I kind of stopped posting simply because I ran out of time. Just as I predicted, keeping up with the one book per week thing is proving increasingly challenging, but I haven't failed yet. My biggest issue is that I want to read in Russian, and that slows me down considerably. Starting Любовь Фрау Клейст is strategically more or less retarded, but I do need to read some more Russian now.
I was speaking to a friend the other day, and he mentioned going completely off a language after having spent some time in the country speaking it. I wonder if that's what happened to me with Russian. Before going to Russia, I read all the time. I've hardly read anything since coming back. That's about to change now though! And I could perhaps just skim through a small Russian book and perhaps make it in a week, but now I'm reading because I want to increase my vocabulary. The translation class at university does not offer me any new vocabulary, and I want to push further ahead into the region of "wtf you know that word!?"-vocabulary.

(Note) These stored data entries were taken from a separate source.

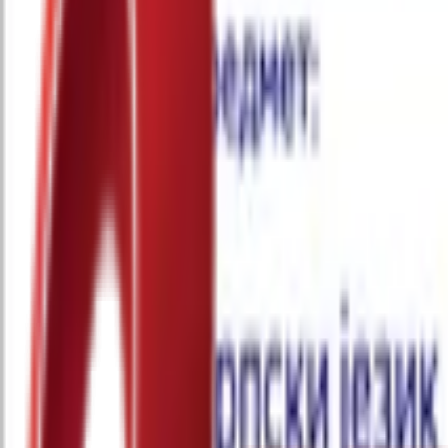
Почетна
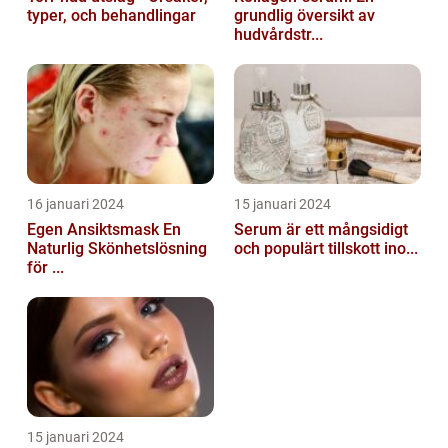
typer, och behandlingar
grundlig översikt av
hudvårdstr...
16 januari 2024
15 januari 2024
Egen Ansiktsmask En
Serum är ett mångsidigt
Naturlig Skönhetslösning
och populärt tillskott ino...
för ...
15 januari 2024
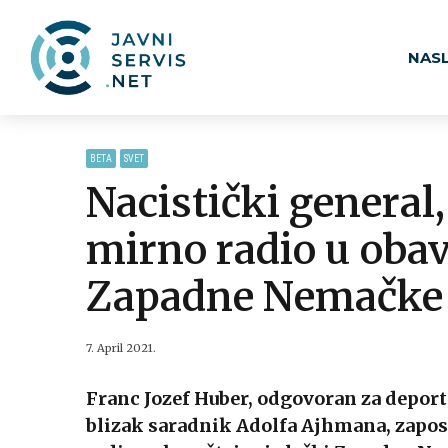
NAS
BETA
SVET
Nacistički general
mirno radio u obav
Zapadne Nemačke
7. April 2021.
Franc Jozef Huber, odgovoran za deportac
blizak saradnik Adolfa Ajhmana, zaposl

And as for Russian, I was also at a mini Russian movie night the other day with three friends. We drank the Hungarian national alcohol Unicum (and I was not the one who brought it!!), ate Norwegian carrot cake and watched the brilliant and absolutely absurd movie Город Зеро.
If you see it somewhere, buy it.
I kind of feel like I'm filling up my quota of things Russian. I just have to increase my expertise in some other areas as well, notably in linguistics... Ьy linguistics vocabulary is sorely lacking, and I think it would be a wise investment on my behalf to perhaps dedicate this summer to linguistics self-study. Getting a Master's degree in Russian language isn't the most lucrative thing to do, and our student advisor (a very helpful Russian lady) always mentions how the alternative of our program (career wise) is really a better idea: Russian area studies. There are actually some jobs attached to that one, and you can't do a thing just knowing Russian - there are plenty of Russians in Norway who do that. Getting a Master's in Russian language is, in my opinion, rather pointless unless you do it brilliantly. My dream is to continue working at university, to get a Ph.D. and then just go from there. So I was very pleased when our student advisor told me this was what I was supposed to do based on my grades, without me mentioning my plans to her.
If you plan on going deep into language, you have to know your linguistics. And I'm quite curious to see how this may accelerate my language learning. I already see how being very familiar with some changes in Indo-European languages can be greatly helpful in acquiring vocabulary. The same words really are everywhere, they are just hard to spot unless you can track their development. Naturally, this particular bit doesn't help me at all with Hungarian :-) And I am actually back on track with that one, speaking it twice a week and everything with my new language partner from Hungary. If things go according to plan this weekend, I will even be opening up Üvöltő szelek. For the third time, in a third language.
But as usual I have lots of plans, lots of great ideas. I also have lots of work. Not only did I have to take an extra class outside of my full-time studies this term, but I also got a job as a translator. The job wasn't supposed to take all that long, but I think they greatly underestimated how much text there actually is. Yesterday, I got registered as an interpreter for an interpreting business in Oslo as well. So it does actually look like I'm finally getting a bit of experience to make up for my lacking formal translation/interpreting qualifications.
Well, I have an essay on linguistic agreement to write since we go to Kiel in Germany on Monday. But before I leave, I wanted to share two links for the truly nerdy.
http://www.ruscorpora.ru/ - The National Corpus of the Russian Language - perfect when you're searching for occurrences of words, grammatical features, exceptions, anything.
Vasmer's etymological dictionary of the Russian language - find out where all the words come from! Our Slavic language history teacher teacher told us this was a book (actually, four books) any serious student of Russian should have. But hey, it's online!